Closed end credit is different because it doesn’t allow you to continue using the same credit over and over. With closed end credit, when you originally apply for a loan with the lender, the terms never change.
The loan amount, interest rate, and loan term are agreed upon and both you and the lender must adhere to these terms. Once the closed end credit is paid off and the loan balance is satisfied, the loan is closed and no more credit is available to you.
Before you are approved for closed end credit, you must apply through a lender, which is usually a bank or financial institution. In some cases, you may be eligible to apply for a personal loan to use however you wish. However, in some cases, you must have a specific purpose for the loan, such as buying a car or home.
Before approving you for a loan, the lender will check your credit score and history. This information helps the lender to better understand the type of risk they’re taking and the loan terms you may be eligible for. You may also be required to provide a down payment before you receive loan approval.
When you apply for open end credit, you also need approval from a credit card company or lender. Your eligibility and loan terms, including your credit limit and interest rate, are determined by your credit score and history.
You aren’t required to provide a down payment or give information on how you plan to use the credit. When you agree to the terms, you can continue using the credit up to the limit, as long as you continue making at least minimum monthly payments to the lender or credit card company.
With closed end credit, you make a payment that includes a certain amount of both principal and interest each month until you satisfy your loan balance. In most cases, your interest rate never fluctuates and you make the same payment each month. Since you’re always responsible for paying interest on your balance, closed end credit is associated with lower interest rates than open end credit.
While you also generally keep the same interest rate with open end credit, your balance may fluctuate from month to month depending on how you use it. When you carry a balance, you must pay interest on that balance. Since you have the ability to pay off your balance each month without owing interest, creditors usually set these interest rates higher than for closed end credit.
With closed end credit, you agree to a monthly payment that you’ll make until the end of the loan term. This payment includes interest and principal, which slowly decreases your loan balance until it’s satisfied.
Since the lender is relying on these monthly interest payments, your loan term may include prepayment penalties. If you pay off the credit early in a lump sum, you may need to pay this penalty fee as well. If you’re late making your payment, you may also be responsible for late fees.
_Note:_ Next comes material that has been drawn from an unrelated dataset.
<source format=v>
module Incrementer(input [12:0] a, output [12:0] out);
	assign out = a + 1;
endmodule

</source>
With open end credit, the minimum payment you’re responsible for making each month may fluctuate since your balance also may fluctuate. You may choose to only make the minimum payment or to completely pay off your balance, depending on your monthly budget. You won’t be charged fees if you pay off your balance at once. However, if you make your monthly payment late, you may be charged late fees.
Closed End Credit Examples
There are a few common ways you may use closed end credit, such as:
Secured vs. Unsecured Closed End Credit
Secured credit is offered by a lender only when the borrower provides collateral for the loan. This makes the lender’s risk much lower so they’re more likely to offer favorable credit terms.
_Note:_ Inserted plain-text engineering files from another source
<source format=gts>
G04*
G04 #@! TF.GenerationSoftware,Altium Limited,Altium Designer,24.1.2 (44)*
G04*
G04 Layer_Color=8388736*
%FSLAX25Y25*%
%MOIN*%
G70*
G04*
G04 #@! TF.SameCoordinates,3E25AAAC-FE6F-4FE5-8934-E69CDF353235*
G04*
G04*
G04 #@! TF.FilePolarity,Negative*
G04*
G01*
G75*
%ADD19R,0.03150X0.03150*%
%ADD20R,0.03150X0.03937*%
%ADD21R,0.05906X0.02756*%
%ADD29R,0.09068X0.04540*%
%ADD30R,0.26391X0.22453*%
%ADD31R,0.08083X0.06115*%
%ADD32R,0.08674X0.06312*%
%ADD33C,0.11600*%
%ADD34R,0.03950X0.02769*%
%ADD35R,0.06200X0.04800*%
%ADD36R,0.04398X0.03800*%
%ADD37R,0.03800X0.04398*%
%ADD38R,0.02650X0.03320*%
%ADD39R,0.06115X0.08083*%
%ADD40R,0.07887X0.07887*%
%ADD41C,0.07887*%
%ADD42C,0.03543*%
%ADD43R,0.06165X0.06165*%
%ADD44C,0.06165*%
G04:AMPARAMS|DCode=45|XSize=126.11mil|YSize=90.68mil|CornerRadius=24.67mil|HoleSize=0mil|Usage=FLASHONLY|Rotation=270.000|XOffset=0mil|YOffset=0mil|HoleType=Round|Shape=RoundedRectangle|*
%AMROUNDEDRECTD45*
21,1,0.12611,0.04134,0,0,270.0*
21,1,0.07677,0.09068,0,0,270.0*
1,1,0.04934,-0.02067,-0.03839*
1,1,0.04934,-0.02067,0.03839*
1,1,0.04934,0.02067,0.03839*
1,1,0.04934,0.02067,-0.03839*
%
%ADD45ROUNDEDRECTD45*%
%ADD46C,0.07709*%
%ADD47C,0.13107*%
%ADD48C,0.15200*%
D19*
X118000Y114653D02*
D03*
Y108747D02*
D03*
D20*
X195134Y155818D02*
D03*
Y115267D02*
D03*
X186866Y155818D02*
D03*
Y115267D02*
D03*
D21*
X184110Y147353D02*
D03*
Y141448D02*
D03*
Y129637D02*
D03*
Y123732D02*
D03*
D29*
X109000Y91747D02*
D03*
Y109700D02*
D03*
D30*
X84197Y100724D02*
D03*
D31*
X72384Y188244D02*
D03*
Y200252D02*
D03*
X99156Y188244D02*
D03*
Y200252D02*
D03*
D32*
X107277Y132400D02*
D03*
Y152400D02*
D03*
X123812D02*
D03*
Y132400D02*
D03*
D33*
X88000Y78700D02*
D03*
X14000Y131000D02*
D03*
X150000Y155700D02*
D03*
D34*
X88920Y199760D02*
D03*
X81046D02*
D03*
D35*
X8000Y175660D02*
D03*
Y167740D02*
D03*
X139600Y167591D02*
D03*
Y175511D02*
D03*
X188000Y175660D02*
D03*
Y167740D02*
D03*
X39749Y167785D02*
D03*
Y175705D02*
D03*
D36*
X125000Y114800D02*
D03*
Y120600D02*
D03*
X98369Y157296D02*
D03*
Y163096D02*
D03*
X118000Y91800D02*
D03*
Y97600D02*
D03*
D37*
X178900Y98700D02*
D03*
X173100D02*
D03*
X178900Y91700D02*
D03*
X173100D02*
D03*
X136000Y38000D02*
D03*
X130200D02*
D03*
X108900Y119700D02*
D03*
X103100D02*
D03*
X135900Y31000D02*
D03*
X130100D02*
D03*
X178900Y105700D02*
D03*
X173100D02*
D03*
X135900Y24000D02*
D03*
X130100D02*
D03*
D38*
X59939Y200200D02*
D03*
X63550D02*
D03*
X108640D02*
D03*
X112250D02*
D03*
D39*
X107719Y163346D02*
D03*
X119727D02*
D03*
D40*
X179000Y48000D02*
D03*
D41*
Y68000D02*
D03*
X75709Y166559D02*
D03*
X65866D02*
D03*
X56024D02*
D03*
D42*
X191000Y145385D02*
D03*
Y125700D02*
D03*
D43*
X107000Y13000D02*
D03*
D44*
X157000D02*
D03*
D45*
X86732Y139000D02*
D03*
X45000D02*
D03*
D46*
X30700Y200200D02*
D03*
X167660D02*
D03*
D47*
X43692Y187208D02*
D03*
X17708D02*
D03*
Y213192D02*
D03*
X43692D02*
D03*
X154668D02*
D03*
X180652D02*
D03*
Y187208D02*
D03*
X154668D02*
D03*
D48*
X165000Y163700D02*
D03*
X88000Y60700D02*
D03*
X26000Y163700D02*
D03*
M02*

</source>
A lender offers unsecured credit when the borrower doesn’t have collateral to provide against the loan. To qualify for unsecured credit, a lender examines the borrower’s credit score and history to ensure they aren’t taking on too much risk.
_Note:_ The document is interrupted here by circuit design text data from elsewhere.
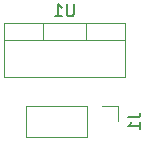
<source format=gbr>
%TF.GenerationSoftware,KiCad,Pcbnew,7.0.7*%
%TF.CreationDate,2023-12-16T19:35:10-08:00*%
%TF.ProjectId,laser_crosshair_pwm_gen_board,6c617365-725f-4637-926f-737368616972,rev?*%
%TF.SameCoordinates,PX791ddc0PY6d01460*%
%TF.FileFunction,Legend,Bot*%
%TF.FilePolarity,Positive*%
%FSLAX46Y46*%
G04 Gerber Fmt 4.6, Leading zero omitted, Abs format (unit mm)*
G04 Created by KiCad (PCBNEW 7.0.7) date 2023-12-16 19:35:10*
%MOMM*%
%LPD*%
G01*
G04 APERTURE LIST*
%ADD10C,0.150000*%
%ADD11C,0.120000*%
G04 APERTURE END LIST*
D10*
X6476904Y1005181D02*
X6476904Y195658D01*
X6476904Y195658D02*
X6429285Y100420D01*
X6429285Y100420D02*
X6381666Y52800D01*
X6381666Y52800D02*
X6286428Y5181D01*
X6286428Y5181D02*
X6095952Y5181D01*
X6095952Y5181D02*
X6000714Y52800D01*
X6000714Y52800D02*
X5953095Y100420D01*
X5953095Y100420D02*
X5905476Y195658D01*
X5905476Y195658D02*
X5905476Y1005181D01*
X4905476Y5181D02*
X5476904Y5181D01*
X5191190Y5181D02*
X5191190Y1005181D01*
X5191190Y1005181D02*
X5286428Y862324D01*
X5286428Y862324D02*
X5381666Y767086D01*
X5381666Y767086D02*
X5476904Y719467D01*
X11114819Y-8556666D02*
X11829104Y-8556666D01*
X11829104Y-8556666D02*
X11971961Y-8509047D01*
X11971961Y-8509047D02*
X12067200Y-8413809D01*
X12067200Y-8413809D02*
X12114819Y-8270952D01*
X12114819Y-8270952D02*
X12114819Y-8175714D01*
X12114819Y-9556666D02*
X12114819Y-8985238D01*
X12114819Y-9270952D02*
X11114819Y-9270952D01*
X11114819Y-9270952D02*
X11257676Y-9175714D01*
X11257676Y-9175714D02*
X11352914Y-9080476D01*
X11352914Y-9080476D02*
X11400533Y-8985238D01*
D11*
%TO.C,U1*%
X10835000Y-5181000D02*
X595000Y-5181000D01*
X10835000Y-2050000D02*
X595000Y-2050000D01*
X10835000Y-540000D02*
X10835000Y-5181000D01*
X10835000Y-540000D02*
X595000Y-540000D01*
X7565000Y-540000D02*
X7565000Y-2050000D01*
X3864000Y-540000D02*
X3864000Y-2050000D01*
X595000Y-540000D02*
X595000Y-5181000D01*
%TO.C,J1*%
X2480000Y-10220000D02*
X2480000Y-7560000D01*
X7620000Y-10220000D02*
X2480000Y-10220000D01*
X7620000Y-10220000D02*
X7620000Y-7560000D01*
X10220000Y-8890000D02*
X10220000Y-7560000D01*
X7620000Y-7560000D02*
X2480000Y-7560000D01*
X10220000Y-7560000D02*
X8890000Y-7560000D01*
%TD*%
M02*

</source>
Closed end credit may be offered as a secured or unsecured loan. If you’re applying for a home or car loan, you’re putting up the house or car as collateral, so it’s a secured loan. If you apply for a personal or business loan without collateral, you’re asking for unsecured closed end credit. If your credit score or history isn’t sufficient, you may be asked to provide collateral and agree to secured closed end credit instead.
How Closed End Credit Affects Your Credit Score
Just like other credit accounts, closed end credit can positively or negatively affect your credit score. If you make payments on time, your lender reports your behavior to the credit bureaus and your score improves.
When you make late payments, they’re also reported to the credit bureau. Late payments cannot be removed from your credit report unless they were erroneously reported. They negatively affect your credit score and only disappear when enough time has passed.
Once you’ve satisfied your loan balance, you’ll still see the account on your credit report for 10 years. Any negative information that was reported remains on your credit report for seven years until it disappears.
If you need money for a big purchase or simply want to build your credit score through borrowing, it’s important to understand the differences between closed and open end credit. Review the loan or credit terms before agreeing to them so you can use this opportunity to improve your credit instead of damaging it.